GreenMO: Virtualized User-proportionate MIMO

With the turn of new decade, wireless communications face a major challenge on connecting many more new users and devices, at the same time being energy efficient and minimizing its carbon footprint. However, the current approaches to address the growing number of users and spectrum demands, like traditional fully digital architectures for Massive MIMO, demand exorbitant energy consumption. The reason is that traditionally MIMO requires a separate RF chain per antenna, so the power consumption scales with number of antennas, instead of number of users, hence becomes energy inefficient. Instead, GreenMO creates a new massive MIMO architecture which is able to use many more antennas while keeping power consumption to user-proportionate numbers. To achieve this GreenMO introduces for the first time, the concept of virtualization of the RF chain hardware. Instead of laying the RF chains physically to each antenna, GreenMO creates these RF chains virtually in digital domain. This also enables GreenMO to be the first flexible massive MIMO architecture. Since GreenMO's virtual RF chains are created on the fly digitally, it can tune the number of these virtual chains according to the user load, hence always flexibly consume user-proportionate power. Thus, GreenMO paves the way for green and flexible massive MIMO. We prototype GreenMO on a PCB with eight antennas and evaluate it with a WARPv3 SDR platform in an office environment. The results demonstrate that GreenMO is 3x more power-efficient than traditional Massive MIMO and 4x more spectrum-efficient than traditional OFDMA systems, while multiplexing 4 users, and can save upto 40% power in modern 5G NR base stations.

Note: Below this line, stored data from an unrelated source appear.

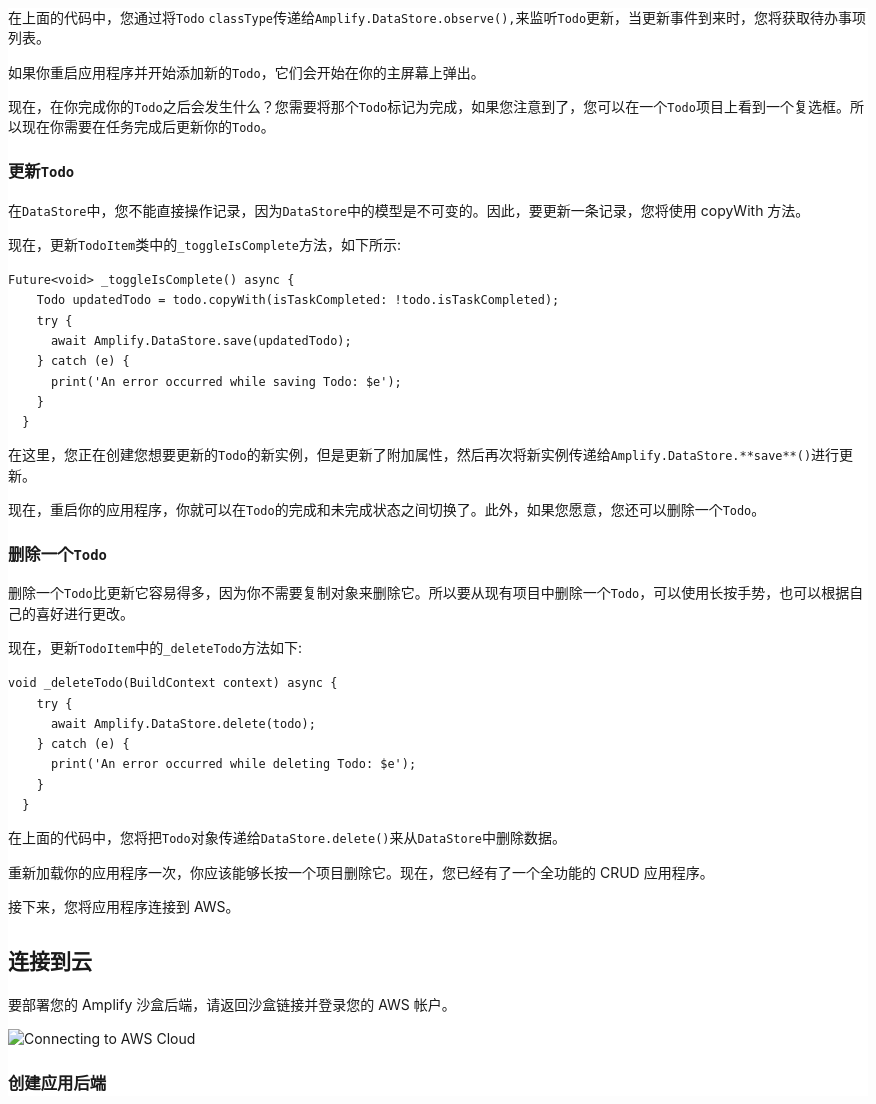 
在上面的代码中，您通过将`Todo` `classType`传递给`Amplify.DataStore.observe(),`来监听`Todo`更新，当更新事件到来时，您将获取待办事项列表。

如果你重启应用程序并开始添加新的`Todo`，它们会开始在你的主屏幕上弹出。

现在，在你完成你的`Todo`之后会发生什么？您需要将那个`Todo`标记为完成，如果您注意到了，您可以在一个`Todo`项目上看到一个复选框。所以现在你需要在任务完成后更新你的`Todo`。

### 更新`Todo`

在`DataStore`中，您不能直接操作记录，因为`DataStore`中的模型是不可变的。因此，要更新一条记录，您将使用 copyWith 方法。

现在，更新`TodoItem`类中的`_toggleIsComplete`方法，如下所示:

```
Future<void> _toggleIsComplete() async {
    Todo updatedTodo = todo.copyWith(isTaskCompleted: !todo.isTaskCompleted);
    try {
      await Amplify.DataStore.save(updatedTodo);
    } catch (e) {
      print('An error occurred while saving Todo: $e');
    }
  }
```

在这里，您正在创建您想要更新的`Todo`的新实例，但是更新了附加属性，然后再次将新实例传递给`Amplify.DataStore.**save**()`进行更新。

现在，重启你的应用程序，你就可以在`Todo`的完成和未完成状态之间切换了。此外，如果您愿意，您还可以删除一个`Todo`。

### 删除一个`Todo`

删除一个`Todo`比更新它容易得多，因为你不需要复制对象来删除它。所以要从现有项目中删除一个`Todo`，可以使用长按手势，也可以根据自己的喜好进行更改。

现在，更新`TodoItem`中的`_deleteTodo`方法如下:

```
void _deleteTodo(BuildContext context) async {
    try {
      await Amplify.DataStore.delete(todo);
    } catch (e) {
      print('An error occurred while deleting Todo: $e');
    }
  }
```

在上面的代码中，您将把`Todo`对象传递给`DataStore.delete()`来从`DataStore`中删除数据。

重新加载你的应用程序一次，你应该能够长按一个项目删除它。现在，您已经有了一个全功能的 CRUD 应用程序。

接下来，您将应用程序连接到 AWS。

## 连接到云

要部署您的 Amplify 沙盒后端，请返回沙盒链接并登录您的 AWS 帐户。

![Connecting to AWS Cloud](img/52258b063b70dab3f300217acda8c5c4.png)

### 创建应用后端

R-fiducial: Reliable and Scalable Radar Fiducials for Smart mmwave Sensing

Millimeter wave sensing has recently attracted a lot of attention given its environmental robust nature. In situations where visual sensors like cameras fail to perform, mmwave radars can be used to achieve reliable performance. However, because of the poor scattering performance and lack of texture in millimeter waves, radars can not be used in several situations that require precise identification of objects. In this paper, we take insight from camera fiducials which are very easily identifiable by the camera, and present R-fiducial tags, which smartly augment the current infrastructure to enable a myriad of applications with mmwave radars. R-fiducial acts as a fiducial for mmwave sensing, similar to camera fiducials, and can be reliably identified by a mmwave radar. We identify a precise list of requirements that a millimeter wave fiducial has to follow and show how R-fiducial achieves all of them. R-fiducial uses a novel spread-spectrum modulation technique that provides low latency with high reliability. Our evaluations show that R-fiducial can be reliably detected upto 25m and upto 120 degrees field of view with a latency of the order of milliseconds. We also conduct experiments and case studies in adverse and low visibility conditions to showcase the applicability of R-fiducial in a wide range of applications.

BeamScatter: Scalable, Deployable Long-Range backscatter communication with Beam-Steering

WiFi backscatter tags can enable direct connectivity of IoT devices with commodity WiFi hardware at low power. However, most state-of-the-art backscatter tag implementations in this area have a limited transmitter to tag range and are not suitable to be deployed in a WiFi mesh network nor take full advantage of today's WiFi networks. In this paper, we present BeamScatter, which can realize a backscatter tag-based onMIMO techniques that can work at a very long separation of 28m from an access point and enables their deployment in WiFi mesh networks. BeamScatter presents a novel technique to perform beam-steering on the MIMO tag at a very low power consumption of 88uW and achieve a peak throughput of 1Mbps. Next BeamScatter creates a novel modeling framework to decide the optimal phase setting on the tag to steer the backscattered signal towards a specific direction of interest.

Wi-Chlorian: Wireless sensing and localization of contact forces on a space continuum

Contact force is a natural way for humans to interact with the physical world around us. However, most of our interactions with the digital world are largely based on a simple binary sense of touch (contact or no contact). Similarly, when interacting with robots to perform complex tasks, such as surgery, we need to acquire the rich force information and contact location, to aid in the task. To address these issues, we present the design and fabrication of Wi-Chlorian, which is a 'wireless' sensors that can be attached to an object or robot, like a sticker. Wi-Chlorian's sensor transduces force magnitude and location into phase changes of an incident RF signal, which is reflected back to enable measurement of force and contact location. Wi-Chlorian's sensor is designed to support wide-band frequencies all the way up to 3GHz.We evaluate the force sensing wirelessly in different environments, including in-body like, and achieve force ac-curacy of 0.3N and contact location accuracy of 0.6mm.